Brief
Please list every animal the patient in the text on Streptococcus zooepidemicus infection had frequent contact with.

Reading text

■ ■ ■ ■

Before 2017, there have been 32 reported cases of infections due to Streptococcus zooepidemicus.

In 2004, a 63-year-old man developed left thigh pain and swelling, which evolved into fevers, rigors, and skin rash. Two days, he experienced vertigo and vomiting, and was admitted into the hospital where he was treated with acute labyrinthitis, followed by meningococcal sepsis. Hypertension ensued, and edema of the left thigh muscle was discovered during surgery. These treatments were continued, but the patient went into progressive organ failure, followed by muscle necrosis, and ventricular tachycardia. The patient later went into circulatory and respiratory failure, before dying less than 48 hours after being admitted into the hospital.

Muscle biopsies determined S. zooepidemicus, as well as evidence of an unidentified superantigen exotoxin, to be the cause of infection, and toxic-shock like syndrome to be the cause of death. It was always noteworthy that the patient had frequent contact with horses, pigs, and cattle. This case study specifically is interesting as it strongly suggests an unidentified novel exotoxin, possibly produced by S. zooepidemicus.

■ ■ ■ ■

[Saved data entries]

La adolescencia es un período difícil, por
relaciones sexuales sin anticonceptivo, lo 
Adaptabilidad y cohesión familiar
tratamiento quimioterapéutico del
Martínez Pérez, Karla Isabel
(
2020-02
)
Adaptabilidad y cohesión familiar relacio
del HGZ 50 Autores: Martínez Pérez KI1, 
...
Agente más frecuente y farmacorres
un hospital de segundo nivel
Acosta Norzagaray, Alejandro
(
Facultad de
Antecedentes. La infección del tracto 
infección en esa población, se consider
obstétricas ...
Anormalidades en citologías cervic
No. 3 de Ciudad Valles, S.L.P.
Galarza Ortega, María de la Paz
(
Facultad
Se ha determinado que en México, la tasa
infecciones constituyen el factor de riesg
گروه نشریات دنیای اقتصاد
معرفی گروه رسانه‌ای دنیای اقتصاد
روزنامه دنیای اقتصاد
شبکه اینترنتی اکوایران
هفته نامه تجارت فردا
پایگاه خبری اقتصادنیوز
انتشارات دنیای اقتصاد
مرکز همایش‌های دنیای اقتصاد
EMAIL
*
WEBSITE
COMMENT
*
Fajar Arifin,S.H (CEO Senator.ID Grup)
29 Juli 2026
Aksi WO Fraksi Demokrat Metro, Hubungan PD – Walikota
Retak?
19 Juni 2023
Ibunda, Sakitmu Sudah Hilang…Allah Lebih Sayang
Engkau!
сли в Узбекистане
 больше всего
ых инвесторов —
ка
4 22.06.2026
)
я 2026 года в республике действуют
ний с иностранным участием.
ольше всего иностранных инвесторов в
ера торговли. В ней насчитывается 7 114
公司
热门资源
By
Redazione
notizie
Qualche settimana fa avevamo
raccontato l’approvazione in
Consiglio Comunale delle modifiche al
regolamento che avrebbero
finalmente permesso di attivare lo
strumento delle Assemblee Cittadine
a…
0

■ ■ ■ ■

Exercise response
Horses, pigs, and cattle.